Il est difficile pour moi de concevoir que ce film ait pu être reçu comme un plaidoyer contre une école publique dont le dernier bastion, dans Outremont, est fièrement représenté par PGLO. «Moi, ce n’est pas ça que je vois, commente Guillaume Sylvestre. J’ai voulu voir ce qui se passait à l’école au coin de chez nous et je me suis attaché à ces jeunes-là. C’est vrai que parfois c’est le bordel, et que certains ne verront que des jeunes avachis sur leur pupitre, mais ils s’expriment et sont ouverts sur le monde», dit celui qui, dans son discours, ne semble ni pour ni contre l’école publique.

Évidemment, le réalisateur ne s’objectera pas aux vives réactions qui découlent de son œuvre et qui forcent les spectateurs à aller voir le film pour se faire leur propre idée. Il s’en trouvera sûrement des nostalgiques de l’époque où on formait des travailleurs serviles qui trouveront que «ça n’a pas de bon sens, des jeunes qui répondent à des adultes». D’autres qui se rappelleront avec autant de nostalgie de l’époque où ils arrivaient les yeux légèrement rougis dans leur cours de morale. Rares seront ceux qui ressortiront indifférents de ce portrait partiel de l’enseignement public.

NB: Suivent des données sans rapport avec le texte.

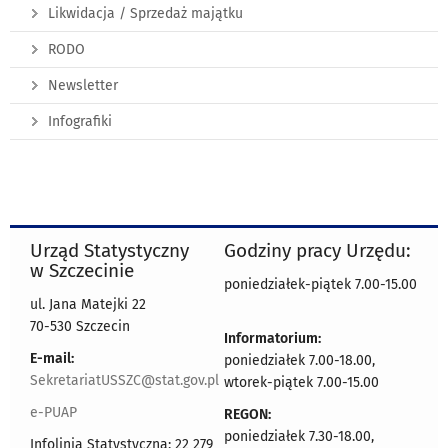
Likwidacja / Sprzedaż majątku
RODO
Newsletter
Infografiki
Urząd Statystyczny
Godziny pracy Urzędu:
w Szczecinie
poniedziałek-piątek 7.00-15.00
ul. Jana Matejki 22
70-530 Szczecin
Informatorium:
E-mail:
poniedziałek 7.00-18.00,
SekretariatUSSZC@stat.gov.pl
wtorek-piątek 7.00-15.00
e-PUAP
REGON:
poniedziałek 7.30-18.00,
Infolinia Statystyczna: 22 279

Dans sa chronique, Sophie Durocher se demande «Comment peut-on espérer que ces jeunes […] qui n’acquièrent que des approximations de connaissance, vont pouvoir, demain, être des citoyens éclairés, capables de réfléchir à des questions complexes?» Je me demande pour ma part comment on peut croire que l’on possède un regard suffisamment éclairé pour condamner l’école publique après 1h30 de cinéma-vérité. Pour un portrait «moins approximatif», la série Écoles à l’examen, de Claire Lamarche, fait le tour de 12 enjeux à travers 12 écoles différentes aux quatre coins du Québec. L’idée n’étant pas de comparer des oranges avec des pommes, mais de présenter Secondaire V pour ce qu’il est (et ce qu’a voulu en faire Guillaume Sylvestre) : un film sur l’adolescence.